Orubebe, a former minister of Niger-Delta Affairs and agent of the PDP at the national collation centre, put up a despicable show that was aimed at truncating a process that was on the cusp of conclusion. His behaviour was worse than shameful if not treasonable. For what he was up to, had it succeeded, had the potential of annulling the result of the election that has now been won by Mohammadu Buhari. Jega’s quiet and unruffled mien is a study in human mastery of emotion.
If he had reacted as aggressively as Orubebe’s behaviour demanded, not many would have blamed him. Indeed, he would have been praised for standing up to a common bully out to scuttle the wish of millions of Nigerians who had openly expressed their preference for change from a PDP government that has long lost its bearing to any alternative that has the slightest potential of steering our ship of state off the cliff of destruction. But then, reacting to Orubebe in the manner many of us would have considered totally human and justified on Jega’s part would also have meant granting Orubebe his unspoken wish- aborting the peaceful process of transition.

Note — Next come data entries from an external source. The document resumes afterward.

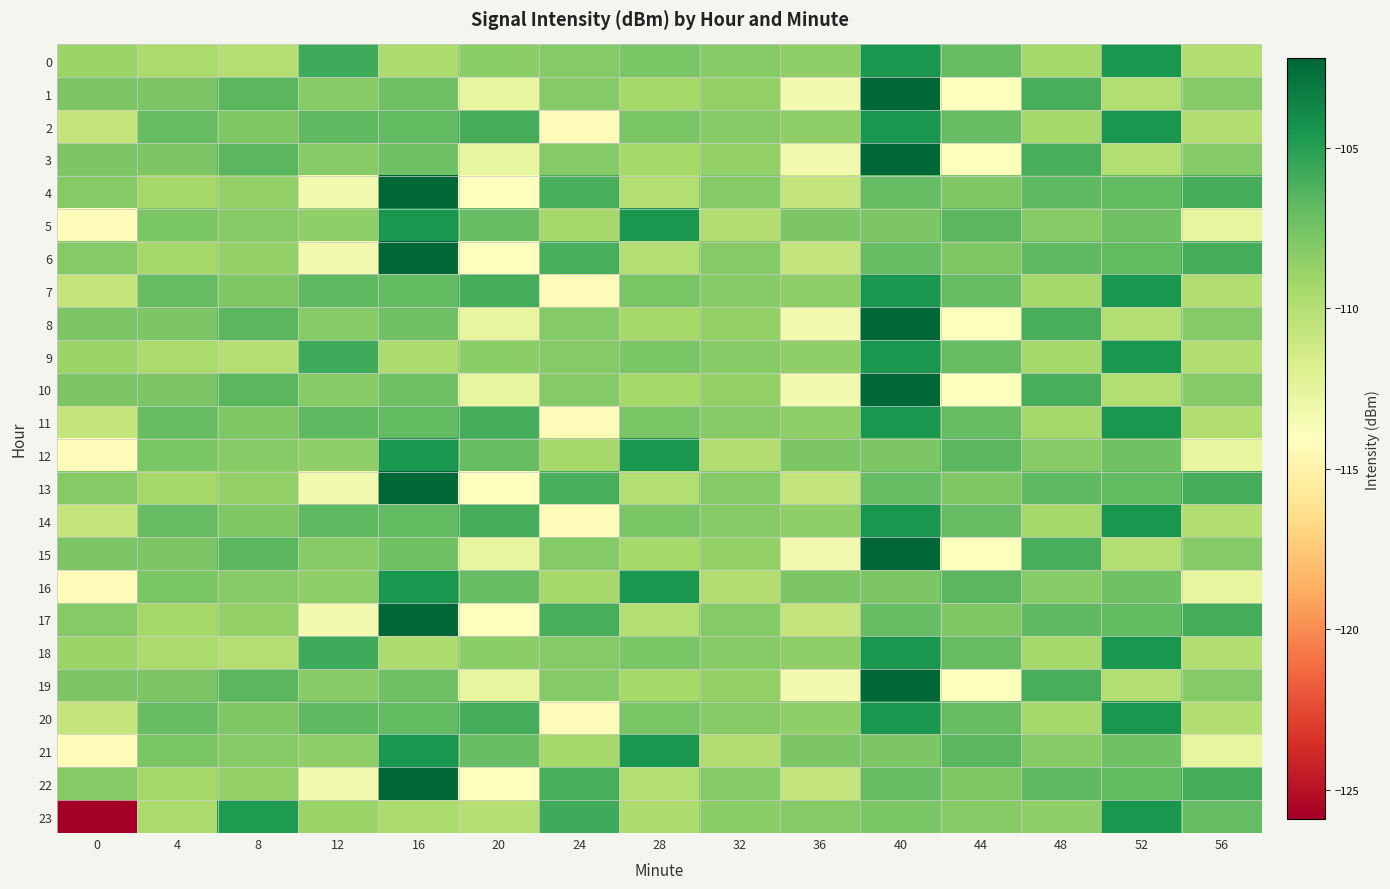

At which category is the sum across all series the highest?

40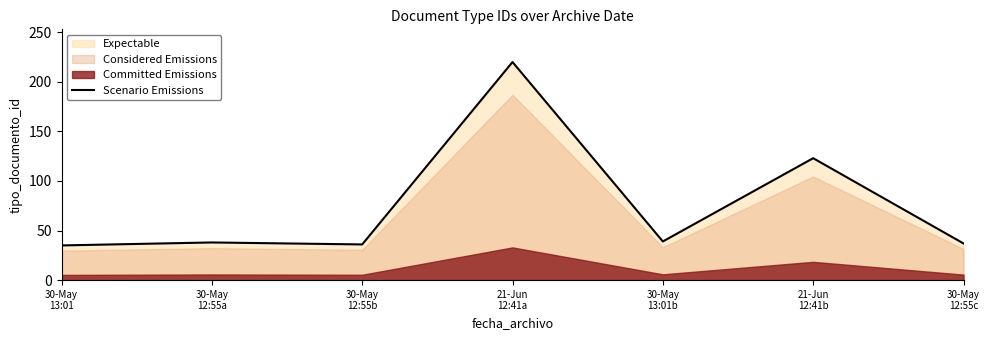

Count the number of values greater than 38.

3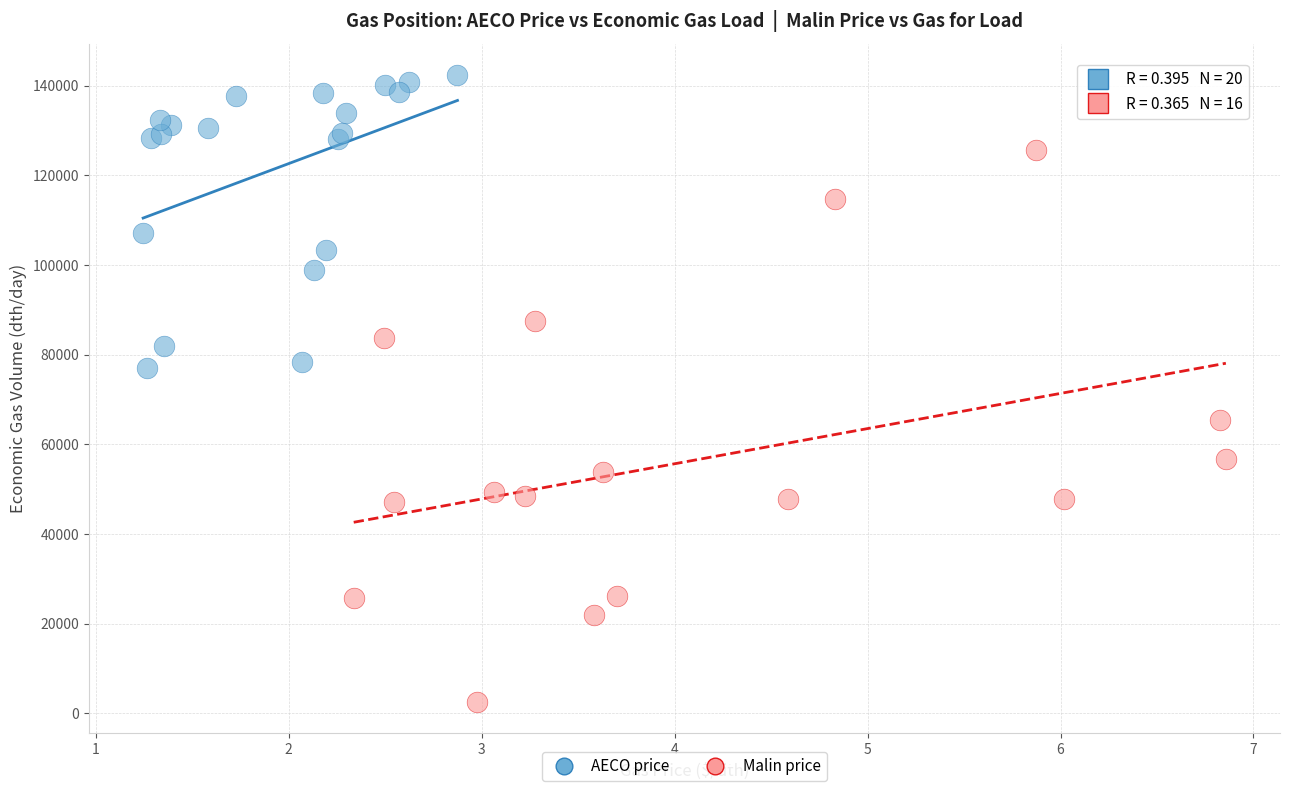

Which series contains the highest Y value?

AECO price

Attahiru Jega’s maturity gave Nigerians their heartfelt desire, which was the expulsion of the PDP to the unaccustomed wilderness of opposition politics. Nigerian politics can now begin the process of growth provided the PDP is ready to play the role that the APC had played by the PDP, until Buhari was declared winner of the 2015 election. At last President Goodluck Jonathan, apparently an easy going man whose natural simplicity is his vulnerability, is now free from the loafers and spongers on our commonwealth, not the least of them the several ‘witches’ in his administration that have, through their stranglehold on his government, bled Nigeria to a state of near-unconsciousness.